Baking is something I started developing an interest only over the past few years and it has definitely become a more frequent thing to have the wonderful smell of something baking in our home since my little girl decided she loved baking (over the past couple of years!).
My 10 year old girl loves spending time with me in the kitchen and is always earmarking pages on cookbooks specifically baking related) with recipes she wants to try out and her library bag is invariably filled with books on baking. So it was no wonder that we had to try out a couple of our favorite recipes as a twist on the #MakeItYours challenge from CountryCrock when we received a free sample of Country Crock – thanks to Influenster and CountryCrock.
A quick review of the product itself first:
This was maybe the second time I was using this product – the first time being years ago.
Pros: It was better than I expected – perfectly spreadable at all times, even straight from the refrigerator – it was great on toasts, and with pancakes too! It is buttery, lending itself easily to all my recipes – I used this for a twist on the #MakeItYours recipe inspired by a rainbow tie-dye sugar cookies recipe I had done with regular butter earlier as well as for a much loved banana bread. They were both enjoyed. The cookies turned out more chewy than crispy – had expected slightly crispier cookies – but they were definitely yummy. The banana bread was delicious and not very different from the time I used regular butter.
Cons: Well, it is not butter! and it is a little salty for my tastes (though others at home loved this as they need that additional zing of salt!).
Overall: A product I would buy again and store in the refrigerator as a backup for those days when I run out of my regular butter or I just need spreadable butter on toast rightaway!
The County Crock Make It Yours recipe is here. And below is my twist on the same – my twists in italics below.
- 1 cup Country Crock® Spreadable Sticks or Tub, cold from the refrigerator
- 3/4 cup coconut sugar
- 3/4 cup firmly packed light brown sugar
- 1 large egg
- 1 large egg yolk used 1/4 cup Greek yogurt
- 2 tsp. vanilla extract
- 3 cups all-purpose flour
- 1 tsp. baking powder
- 3/4 tsp. salt
- 1/4 tsp. baking soda
- food coloring mixed to portions of the dough and mixed up to create a tie dye effect.
- sparkly sugar to add on top of the cookies
- marshmallows, M and Ms, mini Oreos cut in halves to add as mix-ins
Spread, granulated sugar, light brown sugar, egg, egg yolk and vanilla
in large bowl until well mixed.

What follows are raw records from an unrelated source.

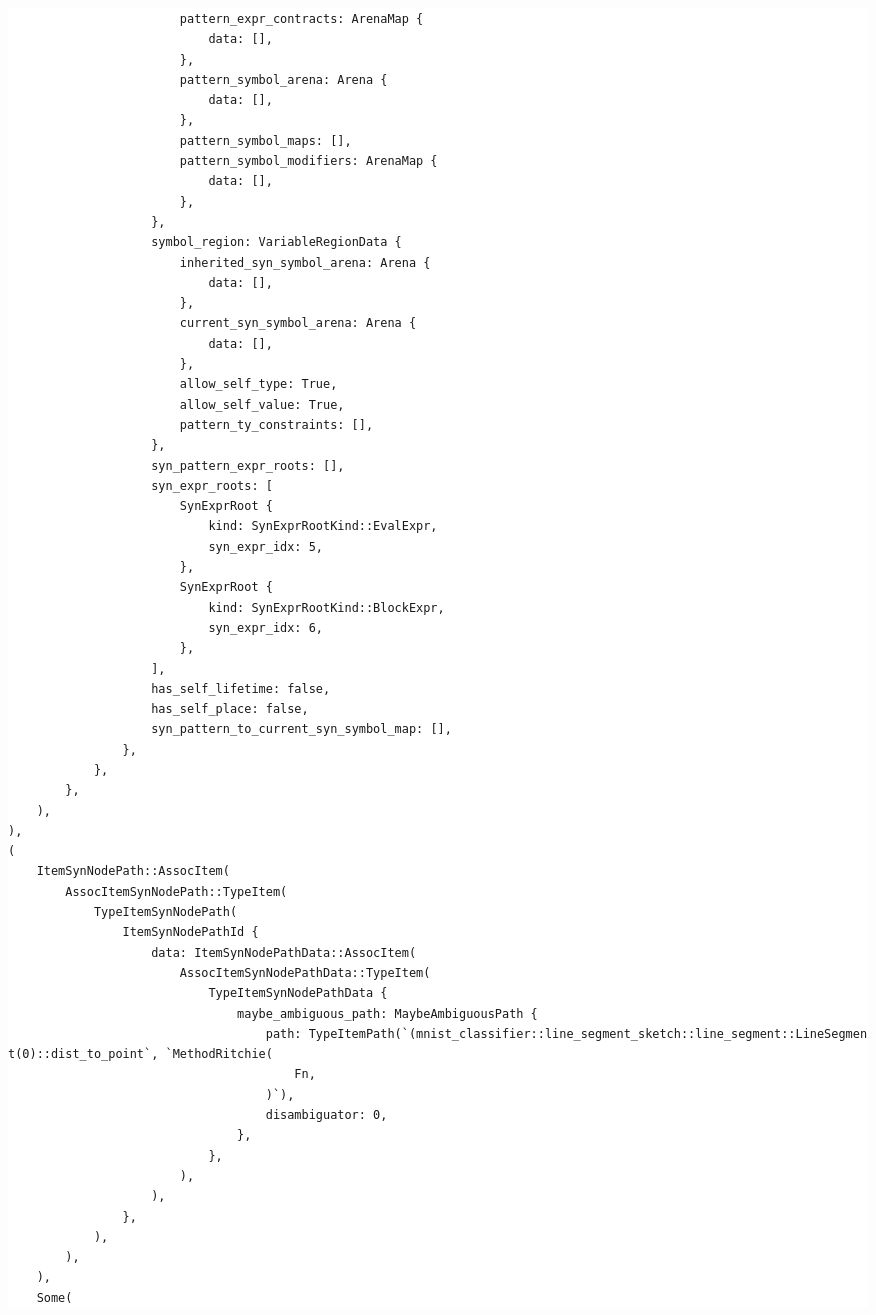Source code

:                            pattern_expr_contracts: ArenaMap {
                                data: [],
                            },
                            pattern_symbol_arena: Arena {
                                data: [],
                            },
                            pattern_symbol_maps: [],
                            pattern_symbol_modifiers: ArenaMap {
                                data: [],
                            },
                        },
                        symbol_region: VariableRegionData {
                            inherited_syn_symbol_arena: Arena {
                                data: [],
                            },
                            current_syn_symbol_arena: Arena {
                                data: [],
                            },
                            allow_self_type: True,
                            allow_self_value: True,
                            pattern_ty_constraints: [],
                        },
                        syn_pattern_expr_roots: [],
                        syn_expr_roots: [
                            SynExprRoot {
                                kind: SynExprRootKind::EvalExpr,
                                syn_expr_idx: 5,
                            },
                            SynExprRoot {
                                kind: SynExprRootKind::BlockExpr,
                                syn_expr_idx: 6,
                            },
                        ],
                        has_self_lifetime: false,
                        has_self_place: false,
                        syn_pattern_to_current_syn_symbol_map: [],
                    },
                },
            },
        ),
    ),
    (
        ItemSynNodePath::AssocItem(
            AssocItemSynNodePath::TypeItem(
                TypeItemSynNodePath(
                    ItemSynNodePathId {
                        data: ItemSynNodePathData::AssocItem(
                            AssocItemSynNodePathData::TypeItem(
                                TypeItemSynNodePathData {
                                    maybe_ambiguous_path: MaybeAmbiguousPath {
                                        path: TypeItemPath(`(mnist_classifier::line_segment_sketch::line_segment::LineSegment(0)::dist_to_point`, `MethodRitchie(
                                            Fn,
                                        )`),
                                        disambiguator: 0,
                                    },
                                },
                            ),
                        ),
                    },
                ),
            ),
        ),
        Some(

Stir in flour, baking powder, salt and
baking soda until blended. (Dough will be soft and creamy.)
Including a photo of a few mini cookies I made with the dough in a mini muffin pan 🙂 They turned out crispier than the rest but aren’t they cute?
As for the banana bread, the recipe is straightforward and makes for a super moist, delicious banana bread.
What is needed:
3 ripe bananas
1/2 cup butter (I used the Country Crock original spread)
3/4 cup coconut sugar (oh, I am in love!)
2 cups all purpose flour (I instead used Trader Joes multigrain mix (my favorite one to use) and slightly reduced the baking powder/baking soda)
1/2 cup yogurt (you can use 2 eggs instead)
1/4 cup milk
1 tsp baking powder
1 tsp baking soda
1 tsp vanilla extract
1 tsp cinammon
1/2 cup raisins (and or walnuts/cranberries/chocolate chips – as you wish)
1 tsp salt (reduced the salt to 1/2 tsp as the Country Crock butter I used in this instance was salted)
Preheat the oven to 325 F
In a large bowl, mash the bananas with a fork, add the butter, the yogurt, vanilla, milk to this and mix well till creamy.
Add the sugar to this and mix well.
Now add the remaining dry ingredients one by one – baking powder, soda, salt, cinnamon, and lastly the flour – and mix till it all well.
Add the raisins (and/or other items) and stir
Pour in a greased 9 in by 5 in loaf pan and bake for 50 minutes to 1 hour or until a toothpick inserted in the middle comes out clean.